> _Problem details_
Update the lines starting with the one that contains "common name: Hairy nightshade" and going on through the one that contains "common name: Common st. johnswort", changing "common name" to "vernacular name" and leaving everything else as it is.

* * * * *

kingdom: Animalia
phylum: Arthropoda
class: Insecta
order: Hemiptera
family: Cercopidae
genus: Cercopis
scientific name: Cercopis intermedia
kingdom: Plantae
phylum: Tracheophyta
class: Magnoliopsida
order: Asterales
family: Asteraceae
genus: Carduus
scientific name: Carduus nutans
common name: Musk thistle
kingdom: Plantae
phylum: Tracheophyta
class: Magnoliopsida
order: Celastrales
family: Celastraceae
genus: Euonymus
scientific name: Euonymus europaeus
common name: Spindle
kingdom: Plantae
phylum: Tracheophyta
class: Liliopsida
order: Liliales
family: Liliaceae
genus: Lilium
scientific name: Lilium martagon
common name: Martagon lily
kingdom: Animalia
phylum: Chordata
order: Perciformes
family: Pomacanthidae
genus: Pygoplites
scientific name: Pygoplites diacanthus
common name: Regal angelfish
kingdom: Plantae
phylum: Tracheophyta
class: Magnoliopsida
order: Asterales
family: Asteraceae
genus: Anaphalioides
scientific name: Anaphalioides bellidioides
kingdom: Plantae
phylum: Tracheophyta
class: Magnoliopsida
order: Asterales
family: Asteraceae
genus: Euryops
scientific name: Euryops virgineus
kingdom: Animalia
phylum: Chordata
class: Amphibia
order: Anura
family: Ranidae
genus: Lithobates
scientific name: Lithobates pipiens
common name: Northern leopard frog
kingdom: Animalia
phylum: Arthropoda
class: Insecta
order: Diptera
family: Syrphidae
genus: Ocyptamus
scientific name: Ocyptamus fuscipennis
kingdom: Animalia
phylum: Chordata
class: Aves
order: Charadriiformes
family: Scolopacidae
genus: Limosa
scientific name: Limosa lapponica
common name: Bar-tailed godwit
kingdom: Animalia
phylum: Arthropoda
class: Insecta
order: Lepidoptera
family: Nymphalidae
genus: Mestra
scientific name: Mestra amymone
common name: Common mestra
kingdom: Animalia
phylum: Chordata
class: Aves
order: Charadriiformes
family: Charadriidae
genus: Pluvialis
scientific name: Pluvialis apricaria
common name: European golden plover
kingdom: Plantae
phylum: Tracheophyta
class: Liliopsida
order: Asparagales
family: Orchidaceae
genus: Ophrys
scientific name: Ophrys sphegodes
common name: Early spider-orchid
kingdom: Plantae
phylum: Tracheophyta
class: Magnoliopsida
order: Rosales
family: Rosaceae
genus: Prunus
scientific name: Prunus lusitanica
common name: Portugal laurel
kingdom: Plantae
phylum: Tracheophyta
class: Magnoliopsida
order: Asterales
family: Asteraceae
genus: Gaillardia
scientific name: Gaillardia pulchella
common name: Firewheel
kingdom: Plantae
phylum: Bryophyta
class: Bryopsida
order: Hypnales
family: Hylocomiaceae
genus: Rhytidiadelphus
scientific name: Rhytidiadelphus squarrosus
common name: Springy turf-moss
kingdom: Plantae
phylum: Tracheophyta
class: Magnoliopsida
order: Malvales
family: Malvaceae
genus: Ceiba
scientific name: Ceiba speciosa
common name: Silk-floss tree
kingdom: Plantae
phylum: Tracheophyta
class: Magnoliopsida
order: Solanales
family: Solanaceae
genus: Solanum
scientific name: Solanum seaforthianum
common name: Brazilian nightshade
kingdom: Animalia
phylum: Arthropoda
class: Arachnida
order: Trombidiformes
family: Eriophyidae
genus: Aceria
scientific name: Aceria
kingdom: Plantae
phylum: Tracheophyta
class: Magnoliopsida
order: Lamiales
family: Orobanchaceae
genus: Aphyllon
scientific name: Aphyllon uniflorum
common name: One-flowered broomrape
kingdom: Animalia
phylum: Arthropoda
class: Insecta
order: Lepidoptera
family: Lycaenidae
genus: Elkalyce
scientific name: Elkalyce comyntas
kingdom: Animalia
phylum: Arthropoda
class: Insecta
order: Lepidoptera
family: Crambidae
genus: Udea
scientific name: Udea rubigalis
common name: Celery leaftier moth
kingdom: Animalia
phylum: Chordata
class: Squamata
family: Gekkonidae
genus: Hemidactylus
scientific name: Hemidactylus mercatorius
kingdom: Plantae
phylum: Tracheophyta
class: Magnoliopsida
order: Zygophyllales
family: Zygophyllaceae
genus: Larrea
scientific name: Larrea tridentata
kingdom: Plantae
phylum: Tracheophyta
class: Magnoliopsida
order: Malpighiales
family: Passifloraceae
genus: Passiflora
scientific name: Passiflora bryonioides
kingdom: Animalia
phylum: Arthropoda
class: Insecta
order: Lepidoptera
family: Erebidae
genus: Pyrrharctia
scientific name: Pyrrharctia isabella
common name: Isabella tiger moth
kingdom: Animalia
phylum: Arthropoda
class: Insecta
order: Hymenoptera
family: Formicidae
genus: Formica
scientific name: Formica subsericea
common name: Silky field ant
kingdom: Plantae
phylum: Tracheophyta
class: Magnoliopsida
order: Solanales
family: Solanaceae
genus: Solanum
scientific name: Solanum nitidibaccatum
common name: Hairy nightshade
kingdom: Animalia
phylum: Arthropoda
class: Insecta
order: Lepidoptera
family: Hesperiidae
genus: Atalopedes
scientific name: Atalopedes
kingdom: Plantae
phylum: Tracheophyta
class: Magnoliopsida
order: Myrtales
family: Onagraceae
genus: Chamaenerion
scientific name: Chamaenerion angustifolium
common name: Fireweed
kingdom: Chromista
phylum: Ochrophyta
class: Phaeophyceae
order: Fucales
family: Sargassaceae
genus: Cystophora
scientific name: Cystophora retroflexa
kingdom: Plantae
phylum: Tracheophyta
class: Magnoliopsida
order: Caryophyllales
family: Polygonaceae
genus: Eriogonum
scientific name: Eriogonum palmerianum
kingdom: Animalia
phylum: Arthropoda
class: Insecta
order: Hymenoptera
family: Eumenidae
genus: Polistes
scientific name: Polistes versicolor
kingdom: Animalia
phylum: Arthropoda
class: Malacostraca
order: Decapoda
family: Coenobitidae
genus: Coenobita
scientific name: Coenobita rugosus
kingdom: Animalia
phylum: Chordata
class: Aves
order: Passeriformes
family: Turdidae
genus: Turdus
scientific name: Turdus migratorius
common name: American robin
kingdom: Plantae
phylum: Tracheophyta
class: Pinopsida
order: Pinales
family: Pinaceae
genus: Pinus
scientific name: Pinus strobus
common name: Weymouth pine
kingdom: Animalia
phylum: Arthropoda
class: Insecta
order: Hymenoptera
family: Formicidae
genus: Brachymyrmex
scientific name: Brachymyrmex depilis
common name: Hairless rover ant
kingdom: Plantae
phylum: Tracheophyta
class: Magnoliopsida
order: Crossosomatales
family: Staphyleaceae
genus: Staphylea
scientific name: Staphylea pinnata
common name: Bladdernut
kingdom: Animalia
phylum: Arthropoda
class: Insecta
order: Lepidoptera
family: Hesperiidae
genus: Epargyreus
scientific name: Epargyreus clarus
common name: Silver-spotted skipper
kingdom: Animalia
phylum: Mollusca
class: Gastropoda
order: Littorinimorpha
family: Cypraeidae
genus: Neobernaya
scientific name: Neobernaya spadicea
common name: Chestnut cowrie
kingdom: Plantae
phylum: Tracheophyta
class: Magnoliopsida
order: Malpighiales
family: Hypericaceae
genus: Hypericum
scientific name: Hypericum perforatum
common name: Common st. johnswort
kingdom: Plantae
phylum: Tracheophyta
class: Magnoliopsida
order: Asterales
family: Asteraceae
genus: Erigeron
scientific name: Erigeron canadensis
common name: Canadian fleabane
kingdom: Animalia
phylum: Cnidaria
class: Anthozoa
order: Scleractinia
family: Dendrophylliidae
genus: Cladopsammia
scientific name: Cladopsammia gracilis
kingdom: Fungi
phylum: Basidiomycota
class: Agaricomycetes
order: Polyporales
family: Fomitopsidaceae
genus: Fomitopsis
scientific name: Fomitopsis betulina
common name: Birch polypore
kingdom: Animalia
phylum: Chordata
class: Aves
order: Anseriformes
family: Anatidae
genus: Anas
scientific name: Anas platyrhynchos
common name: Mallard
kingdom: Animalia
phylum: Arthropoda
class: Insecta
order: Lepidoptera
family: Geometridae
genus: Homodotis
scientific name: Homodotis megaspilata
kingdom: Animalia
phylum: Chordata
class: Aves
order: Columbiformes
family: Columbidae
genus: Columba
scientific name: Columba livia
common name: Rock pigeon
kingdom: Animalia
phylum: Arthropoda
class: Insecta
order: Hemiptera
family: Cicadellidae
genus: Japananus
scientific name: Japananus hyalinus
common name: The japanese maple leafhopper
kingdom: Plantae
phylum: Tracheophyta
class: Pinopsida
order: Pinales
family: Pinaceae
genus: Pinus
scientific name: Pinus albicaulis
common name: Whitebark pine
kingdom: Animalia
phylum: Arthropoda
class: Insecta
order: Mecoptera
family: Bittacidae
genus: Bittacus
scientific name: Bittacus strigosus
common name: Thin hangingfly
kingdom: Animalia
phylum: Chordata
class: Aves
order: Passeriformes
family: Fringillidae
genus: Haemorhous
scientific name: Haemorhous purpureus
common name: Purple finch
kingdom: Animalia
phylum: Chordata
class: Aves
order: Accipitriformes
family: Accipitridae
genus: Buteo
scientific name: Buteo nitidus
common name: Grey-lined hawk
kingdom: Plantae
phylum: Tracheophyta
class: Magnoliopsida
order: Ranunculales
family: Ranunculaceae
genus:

* * * * *

> _The answer_
vernacular name: Hairy nightshade
kingdom: Animalia
phylum: Arthropoda
class: Insecta
order: Lepidoptera
family: Hesperiidae
genus: Atalopedes
scientific name: Atalopedes
kingdom: Plantae
phylum: Tracheophyta
class: Magnoliopsida
order: Myrtales
family: Onagraceae
genus: Chamaenerion
scientific name: Chamaenerion angustifolium
vernacular name: Fireweed
kingdom: Chromista
phylum: Ochrophyta
class: Phaeophyceae
order: Fucales
family: Sargassaceae
genus: Cystophora
scientific name: Cystophora retroflexa
kingdom: Plantae
phylum: Tracheophyta
class: Magnoliopsida
order: Caryophyllales
family: Polygonaceae
genus: Eriogonum
scientific name: Eriogonum palmerianum
kingdom: Animalia
phylum: Arthropoda
class: Insecta
order: Hymenoptera
family: Eumenidae
genus: Polistes
scientific name: Polistes versicolor
kingdom: Animalia
phylum: Arthropoda
class: Malacostraca
order: Decapoda
family: Coenobitidae
genus: Coenobita
scientific name: Coenobita rugosus
kingdom: Animalia
phylum: Chordata
class: Aves
order: Passeriformes
family: Turdidae
genus: Turdus
scientific name: Turdus migratorius
vernacular name: American robin
kingdom: Plantae
phylum: Tracheophyta
class: Pinopsida
order: Pinales
family: Pinaceae
genus: Pinus
scientific name: Pinus strobus
vernacular name: Weymouth pine
kingdom: Animalia
phylum: Arthropoda
class: Insecta
order: Hymenoptera
family: Formicidae
genus: Brachymyrmex
scientific name: Brachymyrmex depilis
vernacular name: Hairless rover ant
kingdom: Plantae
phylum: Tracheophyta
class: Magnoliopsida
order: Crossosomatales
family: Staphyleaceae
genus: Staphylea
scientific name: Staphylea pinnata
vernacular name: Bladdernut
kingdom: Animalia
phylum: Arthropoda
class: Insecta
order: Lepidoptera
family: Hesperiidae
genus: Epargyreus
scientific name: Epargyreus clarus
vernacular name: Silver-spotted skipper
kingdom: Animalia
phylum: Mollusca
class: Gastropoda
order: Littorinimorpha
family: Cypraeidae
genus: Neobernaya
scientific name: Neobernaya spadicea
vernacular name: Chestnut cowrie
kingdom: Plantae
phylum: Tracheophyta
class: Magnoliopsida
order: Malpighiales
family: Hypericaceae
genus: Hypericum
scientific name: Hypericum perforatum
vernacular name: Common st. johnswort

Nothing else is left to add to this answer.